I'd make them again.  And I kind of need to host a dinner party, just for an excuse to make that risotto.....
ladysprite: (cooking)
"The Star Wars Cookbook: Wookie Cookies And Other Galactic Recipes," Robin Davis

The only thing I can say in defense of this book is that I did not buy it for myself. It was a gift from a former acquaintance who used to play in our Star Wars tabletop roleplaying game; moreover, said acquaintance had a diet that consisted entirely of baked chicken marinated in bottled Italian dressing, cheeseburgers, bread, and candy. Hence, he had no way of knowing that it was not actually any kind of useful.

It's a decent enough kids' book, and the pictures, with cute little action figures posing with the food, are fun. But it doesn't really include actual recipes - Yoda Soda, Han-Burgers, and Death Star Popcorn Balls, while cute, aren't really... cooking.

I wound up making Mos Eisley Morsels on the grounds that it was the closest thing I could find to a real recipe in the book. They looked like a kind of variant banana bread, baked in a square pan instead of a loaf pan. And they looked decent enough; there were actually a decent handful of spices in there. And it's hard to wrong with banana bread, right?

You'd be amazed.

In retrospect, I should have realized that there was no sugar or dairy in the recipe. The end result was the driest, blandest banana brick I have ever had. It wasn't terrible, especially served warm with peanut butter, but it was... blah. Dull. If it's possible for something to be extravagantly dull, this was.

If I have any friends with kids who like to play in the kitchen and like Star Wars, I'm happy to hand this book off to you....
ladysprite: (cooking)
"Maple Syrup Cookbook," Ken Haedrich

I bought this cookbook a few years ago, at one of my annual apple-picking outings. I found it in the farm store attached to the orchard, and leaped upon it, because I purely adore maple syrup. Sadly, it has languished since then, in spite of looking through it a few times, mostly because what I love to do with maple syrup is just pour it on pancakes and eat it. (Or on almost any other baked good, honestly.)

But I had to find some way to use it, and maple scones or maple spread or maple french toast just all seemed kind of like cop-outs. But I do adore breakfast foods, so when I found the recipe for Canadian Bacon Cheese Dreams, I realized I had to try them.

It's essentially an open-face sandwich, kind of like an extremely variant Eggs Benedict. Canadian bacon, browned and then cooked in a glaze of maple syrup, mustard, vinegar, and a pinch of cloves and cayenne, layered on an English muffin with tomato and fried egg, topped with smoked cheddar and broiled until the cheese melts.

Dear God, these were amazing. The glaze was sweet and tangy and just a little spicy, and the tomato balanced the richness of the ham and cheese, and the eggs came out just right, and I would make this again. I'd make it every week, if I had an excuse.

Whether or not I ever make any of the other recipes in here, it was utterly worth it to get this meal....
ladysprite: (cooking)

• _DATA SHOWN_:

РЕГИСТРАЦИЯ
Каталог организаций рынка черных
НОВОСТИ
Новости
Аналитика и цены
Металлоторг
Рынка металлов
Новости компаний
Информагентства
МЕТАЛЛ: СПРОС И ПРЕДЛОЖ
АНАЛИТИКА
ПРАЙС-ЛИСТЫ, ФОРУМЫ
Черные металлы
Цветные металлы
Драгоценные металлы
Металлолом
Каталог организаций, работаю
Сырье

--

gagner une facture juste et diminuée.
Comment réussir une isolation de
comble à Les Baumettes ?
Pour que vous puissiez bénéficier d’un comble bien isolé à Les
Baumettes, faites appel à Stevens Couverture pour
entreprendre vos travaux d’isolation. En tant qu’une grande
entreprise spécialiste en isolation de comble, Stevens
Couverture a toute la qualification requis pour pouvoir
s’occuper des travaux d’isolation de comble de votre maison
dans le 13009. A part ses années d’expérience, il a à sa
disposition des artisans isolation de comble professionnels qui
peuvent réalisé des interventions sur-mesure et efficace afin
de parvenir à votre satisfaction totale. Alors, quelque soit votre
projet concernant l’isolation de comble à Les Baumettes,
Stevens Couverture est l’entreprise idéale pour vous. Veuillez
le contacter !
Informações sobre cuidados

• _EXPLORE THE MATERIAL_:
- a) Please copy the stretch of the cookbook reviews from "It's a decent" through "banana bread, right?", swapping "square pan" for "round pan".
- b) Name every ingredient in the glaze used for the Canadian bacon in the cookbook reviews.
The records are separate material, apart from the cookbook reviews.

• _TASK-BY-TASK ANSWERS_:
- a)
It's a decent enough kids' book, and the pictures, with cute little action figures posing with the food, are fun. But it doesn't really include actual recipes - Yoda Soda, Han-Burgers, and Death Star Popcorn Balls, while cute, aren't really... cooking.

I wound up making Mos Eisley Morsels on the grounds that it was the closest thing I could find to a real recipe in the book. They looked like a kind of variant banana bread, baked in a round pan instead of a loaf pan. And they looked decent enough; there were actually a decent handful of spices in there. And it's hard to wrong with banana bread, right?

- b) maple syrup, mustard, vinegar, cloves, cayenne